The problem is i typically have my thermostat set to about 75 degrees and these guys need their tank to be at about 68-70 degrees. For the time being i have my thermostat at 70 and i have a fan by the tank. Plus i regularly mist the tank down with a spray bottle. The newts are fine now but i would rather not have the AC on at 70 degrees all the time. I have tried putting a frozen bottle of water at the back corner of the tank, which seems to work decently well, but is there something else people use to cool down their tanks? I was thinking of putting a small fan inside the tank. Any suggestions would be much appreciated. Thanks. 
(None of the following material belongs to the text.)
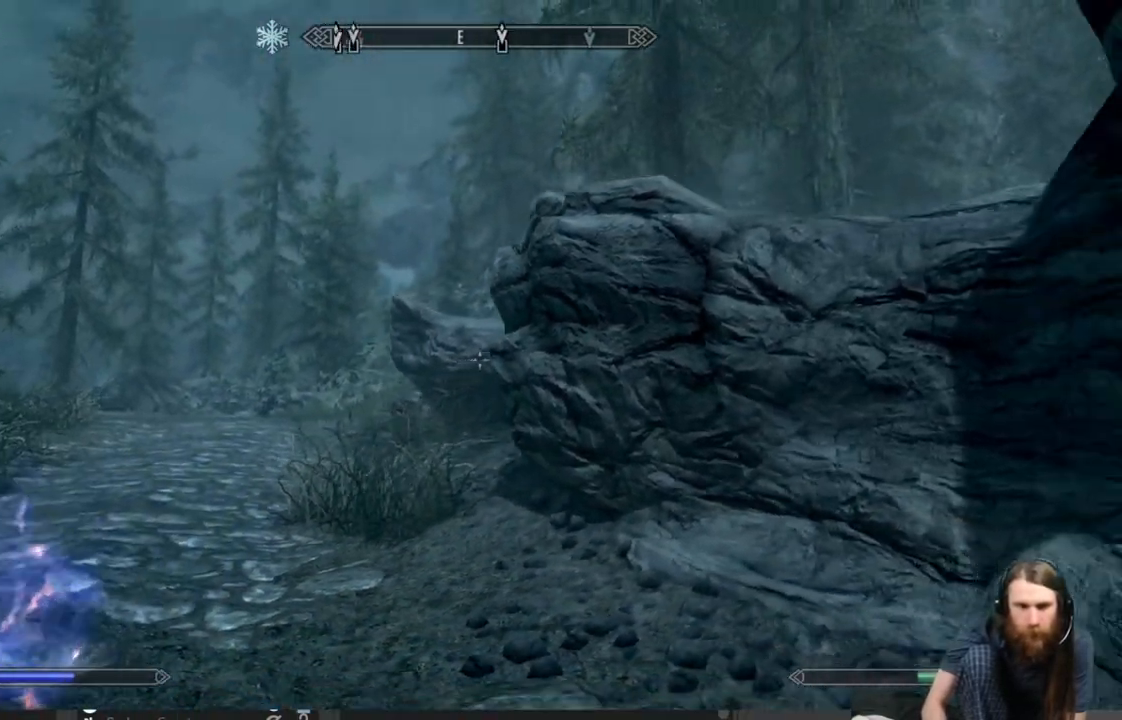
{"buttons": [], "left_stick": "down-right", "right_stick": "left", "events": [[67, "right_stick", "down-left"], [217, "right_stick", "center"], [483, "right_stick", "left"]]}
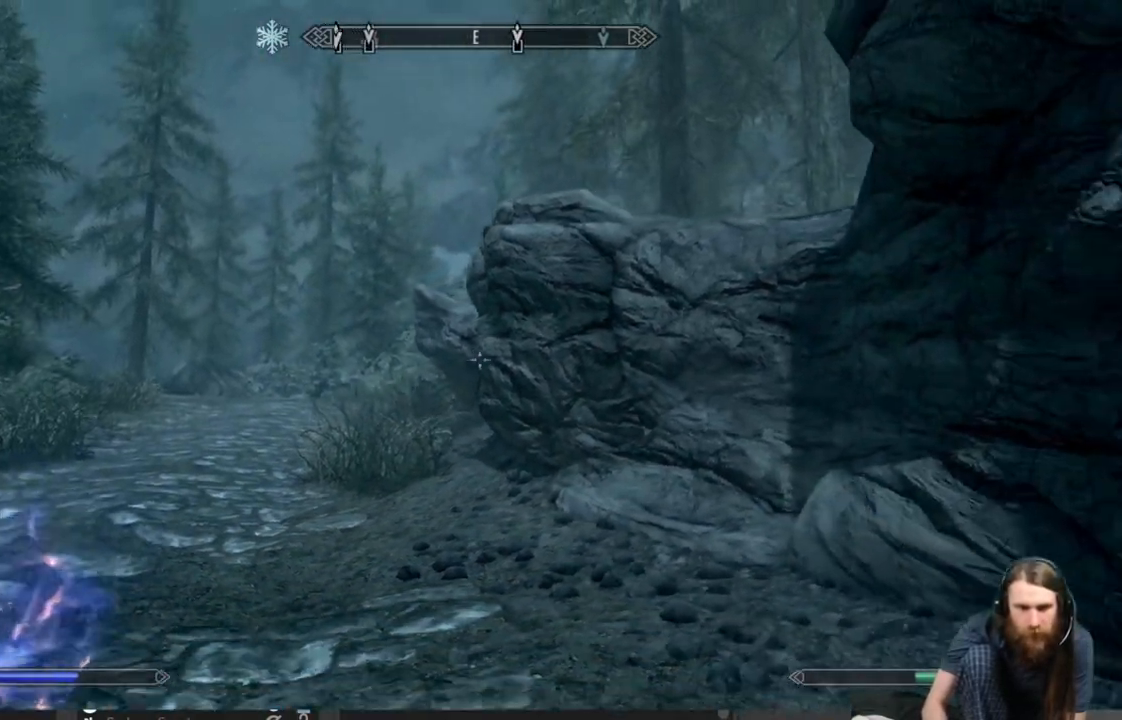
{"buttons": [], "left_stick": "down-right", "right_stick": "center", "events": [[33, "right_stick", "down-left"], [167, "right_stick", "center"]]}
Btw, sorry if this thread is in the wrong section of the furum. I wasn't sure which section to put it in.


----------



## motydesign (Feb 27, 2011)

instead of putting the bottle on the side, put it on top, i know that seems to go against what you are wanting (cold where the newts are) but cold falls, so give that a try and see how that works for ya?


----------



## Michael Shrom (May 20, 2004)

For the newts you are working with and your room temp if the tank is not sealed to tight a fan blowing across the top should be o.k. A fan blowing over the water area will cool the tank by evaporative cooling. Bottles of ice are o.k. but big swings in temp can be bad. Another expensive alternative is a chiller. I set up an 18 gallon tank with an AquaEuro 1/13 hp chiller and it works great.


----------



## Newtnerd (May 4, 2011)

Thanks for the help guys. I ended up getting a 120VAC fan, which i put at the back corner of the tank facing the water. This brings down the temperature a bit through evaporative cooling, but not quite enough, so i did what you said, motydesign and put a frozen water bottle at the top of the tank. I have 1 in the freezer at all times so i can switch them out when one melts. The combination of the fan and the water bottle is keeping the tank between 66 and 68 degrees, which works quite well for these guys. Thanks again.


----------



## Golden State Mantellas (Mar 12, 2011)

When I kept fire bellied newts I had to use a chiller. In So Cal when it is 110+ outside, it is hard to cool the house below 80 let alone 70. Check your local Craigslist, often you can get chillers for much cheaper than buying them new.


----------



## leuc11 (Nov 1, 2010)

A few computer fans will keep the tank temp down


----------



## tanchu (Sep 26, 2013)

Maybe this helps? https://en.wikipedia.org/wiki/Thermoelectric_cooling


----------



## bsr8129 (Sep 23, 2010)

awhole year and this is your first post, from a thread 3 years old.


----------